### Recorded information
-*-*-
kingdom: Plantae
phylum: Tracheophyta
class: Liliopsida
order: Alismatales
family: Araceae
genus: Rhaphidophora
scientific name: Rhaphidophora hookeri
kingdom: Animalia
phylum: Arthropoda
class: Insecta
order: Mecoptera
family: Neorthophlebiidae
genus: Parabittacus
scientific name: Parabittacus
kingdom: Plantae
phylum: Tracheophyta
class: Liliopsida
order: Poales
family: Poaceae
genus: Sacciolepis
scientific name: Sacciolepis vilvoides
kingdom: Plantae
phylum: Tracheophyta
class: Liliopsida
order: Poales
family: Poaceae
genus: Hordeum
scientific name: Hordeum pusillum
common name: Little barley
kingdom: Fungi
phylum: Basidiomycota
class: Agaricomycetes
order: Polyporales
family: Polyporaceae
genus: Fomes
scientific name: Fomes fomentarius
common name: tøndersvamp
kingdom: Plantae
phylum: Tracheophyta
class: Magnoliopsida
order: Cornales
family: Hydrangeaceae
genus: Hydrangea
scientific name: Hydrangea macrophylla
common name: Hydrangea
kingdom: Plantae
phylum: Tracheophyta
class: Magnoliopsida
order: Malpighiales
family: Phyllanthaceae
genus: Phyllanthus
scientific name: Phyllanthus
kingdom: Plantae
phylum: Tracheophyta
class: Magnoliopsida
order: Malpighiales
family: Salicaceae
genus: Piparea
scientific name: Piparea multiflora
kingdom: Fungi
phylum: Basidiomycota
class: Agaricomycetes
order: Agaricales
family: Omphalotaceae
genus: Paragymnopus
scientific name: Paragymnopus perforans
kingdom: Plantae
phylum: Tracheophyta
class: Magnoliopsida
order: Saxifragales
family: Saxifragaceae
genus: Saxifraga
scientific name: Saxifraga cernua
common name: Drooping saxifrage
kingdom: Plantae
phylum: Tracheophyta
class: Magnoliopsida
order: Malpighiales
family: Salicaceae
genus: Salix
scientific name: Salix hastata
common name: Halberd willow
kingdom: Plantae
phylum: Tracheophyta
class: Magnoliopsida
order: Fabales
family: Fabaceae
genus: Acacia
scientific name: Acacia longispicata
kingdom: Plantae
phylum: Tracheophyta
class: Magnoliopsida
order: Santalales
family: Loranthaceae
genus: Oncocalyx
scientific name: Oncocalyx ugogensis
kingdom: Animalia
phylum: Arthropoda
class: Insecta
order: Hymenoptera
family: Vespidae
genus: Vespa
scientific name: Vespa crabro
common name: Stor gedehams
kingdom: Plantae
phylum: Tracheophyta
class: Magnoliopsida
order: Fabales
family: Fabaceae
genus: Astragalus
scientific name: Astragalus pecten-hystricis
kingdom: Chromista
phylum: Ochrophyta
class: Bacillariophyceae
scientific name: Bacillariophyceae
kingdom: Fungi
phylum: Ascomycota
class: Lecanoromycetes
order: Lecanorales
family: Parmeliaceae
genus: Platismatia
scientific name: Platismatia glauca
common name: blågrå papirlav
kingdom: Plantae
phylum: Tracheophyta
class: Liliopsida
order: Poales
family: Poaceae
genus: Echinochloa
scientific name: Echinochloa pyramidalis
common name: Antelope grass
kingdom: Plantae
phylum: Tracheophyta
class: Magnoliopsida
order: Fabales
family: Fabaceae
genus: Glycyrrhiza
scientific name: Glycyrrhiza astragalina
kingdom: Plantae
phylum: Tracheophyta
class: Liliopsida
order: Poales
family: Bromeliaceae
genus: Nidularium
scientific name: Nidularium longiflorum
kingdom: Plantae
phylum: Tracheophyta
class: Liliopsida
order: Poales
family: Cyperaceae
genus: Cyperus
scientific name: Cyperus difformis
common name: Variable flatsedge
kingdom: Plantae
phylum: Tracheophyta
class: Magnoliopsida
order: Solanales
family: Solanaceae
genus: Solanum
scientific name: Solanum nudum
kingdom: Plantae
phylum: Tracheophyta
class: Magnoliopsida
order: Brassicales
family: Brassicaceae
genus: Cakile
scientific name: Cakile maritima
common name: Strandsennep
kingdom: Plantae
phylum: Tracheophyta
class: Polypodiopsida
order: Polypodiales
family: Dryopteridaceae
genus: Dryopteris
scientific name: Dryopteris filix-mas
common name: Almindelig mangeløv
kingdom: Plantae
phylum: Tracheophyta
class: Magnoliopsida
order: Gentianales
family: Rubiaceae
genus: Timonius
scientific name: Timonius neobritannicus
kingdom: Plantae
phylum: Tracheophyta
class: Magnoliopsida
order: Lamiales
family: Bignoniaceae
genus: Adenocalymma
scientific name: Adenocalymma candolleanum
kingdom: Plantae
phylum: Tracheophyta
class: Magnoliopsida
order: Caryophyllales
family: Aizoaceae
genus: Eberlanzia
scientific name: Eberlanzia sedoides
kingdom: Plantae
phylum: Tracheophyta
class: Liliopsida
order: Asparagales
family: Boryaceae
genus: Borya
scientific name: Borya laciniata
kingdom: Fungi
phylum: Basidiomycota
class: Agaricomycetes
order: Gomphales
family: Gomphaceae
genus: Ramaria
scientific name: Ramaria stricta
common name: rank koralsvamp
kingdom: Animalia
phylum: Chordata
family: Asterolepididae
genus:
-*-*-
### Job
Repeat every line of the listing above word for word, from the first to the last.

### Completed exercise
kingdom: Plantae
phylum: Tracheophyta
class: Liliopsida
order: Alismatales
family: Araceae
genus: Rhaphidophora
scientific name: Rhaphidophora hookeri
kingdom: Animalia
phylum: Arthropoda
class: Insecta
order: Mecoptera
family: Neorthophlebiidae
genus: Parabittacus
scientific name: Parabittacus
kingdom: Plantae
phylum: Tracheophyta
class: Liliopsida
order: Poales
family: Poaceae
genus: Sacciolepis
scientific name: Sacciolepis vilvoides
kingdom: Plantae
phylum: Tracheophyta
class: Liliopsida
order: Poales
family: Poaceae
genus: Hordeum
scientific name: Hordeum pusillum
common name: Little barley
kingdom: Fungi
phylum: Basidiomycota
class: Agaricomycetes
order: Polyporales
family: Polyporaceae
genus: Fomes
scientific name: Fomes fomentarius
common name: tøndersvamp
kingdom: Plantae
phylum: Tracheophyta
class: Magnoliopsida
order: Cornales
family: Hydrangeaceae
genus: Hydrangea
scientific name: Hydrangea macrophylla
common name: Hydrangea
kingdom: Plantae
phylum: Tracheophyta
class: Magnoliopsida
order: Malpighiales
family: Phyllanthaceae
genus: Phyllanthus
scientific name: Phyllanthus
kingdom: Plantae
phylum: Tracheophyta
class: Magnoliopsida
order: Malpighiales
family: Salicaceae
genus: Piparea
scientific name: Piparea multiflora
kingdom: Fungi
phylum: Basidiomycota
class: Agaricomycetes
order: Agaricales
family: Omphalotaceae
genus: Paragymnopus
scientific name: Paragymnopus perforans
kingdom: Plantae
phylum: Tracheophyta
class: Magnoliopsida
order: Saxifragales
family: Saxifragaceae
genus: Saxifraga
scientific name: Saxifraga cernua
common name: Drooping saxifrage
kingdom: Plantae
phylum: Tracheophyta
class: Magnoliopsida
order: Malpighiales
family: Salicaceae
genus: Salix
scientific name: Salix hastata
common name: Halberd willow
kingdom: Plantae
phylum: Tracheophyta
class: Magnoliopsida
order: Fabales
family: Fabaceae
genus: Acacia
scientific name: Acacia longispicata
kingdom: Plantae
phylum: Tracheophyta
class: Magnoliopsida
order: Santalales
family: Loranthaceae
genus: Oncocalyx
scientific name: Oncocalyx ugogensis
kingdom: Animalia
phylum: Arthropoda
class: Insecta
order: Hymenoptera
family: Vespidae
genus: Vespa
scientific name: Vespa crabro
common name: Stor gedehams
kingdom: Plantae
phylum: Tracheophyta
class: Magnoliopsida
order: Fabales
family: Fabaceae
genus: Astragalus
scientific name: Astragalus pecten-hystricis
kingdom: Chromista
phylum: Ochrophyta
class: Bacillariophyceae
scientific name: Bacillariophyceae
kingdom: Fungi
phylum: Ascomycota
class: Lecanoromycetes
order: Lecanorales
family: Parmeliaceae
genus: Platismatia
scientific name: Platismatia glauca
common name: blågrå papirlav
kingdom: Plantae
phylum: Tracheophyta
class: Liliopsida
order: Poales
family: Poaceae
genus: Echinochloa
scientific name: Echinochloa pyramidalis
common name: Antelope grass
kingdom: Plantae
phylum: Tracheophyta
class: Magnoliopsida
order: Fabales
family: Fabaceae
genus: Glycyrrhiza
scientific name: Glycyrrhiza astragalina
kingdom: Plantae
phylum: Tracheophyta
class: Liliopsida
order: Poales
family: Bromeliaceae
genus: Nidularium
scientific name: Nidularium longiflorum
kingdom: Plantae
phylum: Tracheophyta
class: Liliopsida
order: Poales
family: Cyperaceae
genus: Cyperus
scientific name: Cyperus difformis
common name: Variable flatsedge
kingdom: Plantae
phylum: Tracheophyta
class: Magnoliopsida
order: Solanales
family: Solanaceae
genus: Solanum
scientific name: Solanum nudum
kingdom: Plantae
phylum: Tracheophyta
class: Magnoliopsida
order: Brassicales
family: Brassicaceae
genus: Cakile
scientific name: Cakile maritima
common name: Strandsennep
kingdom: Plantae
phylum: Tracheophyta
class: Polypodiopsida
order: Polypodiales
family: Dryopteridaceae
genus: Dryopteris
scientific name: Dryopteris filix-mas
common name: Almindelig mangeløv
kingdom: Plantae
phylum: Tracheophyta
class: Magnoliopsida
order: Gentianales
family: Rubiaceae
genus: Timonius
scientific name: Timonius neobritannicus
kingdom: Plantae
phylum: Tracheophyta
class: Magnoliopsida
order: Lamiales
family: Bignoniaceae
genus: Adenocalymma
scientific name: Adenocalymma candolleanum
kingdom: Plantae
phylum: Tracheophyta
class: Magnoliopsida
order: Caryophyllales
family: Aizoaceae
genus: Eberlanzia
scientific name: Eberlanzia sedoides
kingdom: Plantae
phylum: Tracheophyta
class: Liliopsida
order: Asparagales
family: Boryaceae
genus: Borya
scientific name: Borya laciniata
kingdom: Fungi
phylum: Basidiomycota
class: Agaricomycetes
order: Gomphales
family: Gomphaceae
genus: Ramaria
scientific name: Ramaria stricta
common name: rank koralsvamp
kingdom: Animalia
phylum: Chordata
family: Asterolepididae
genus:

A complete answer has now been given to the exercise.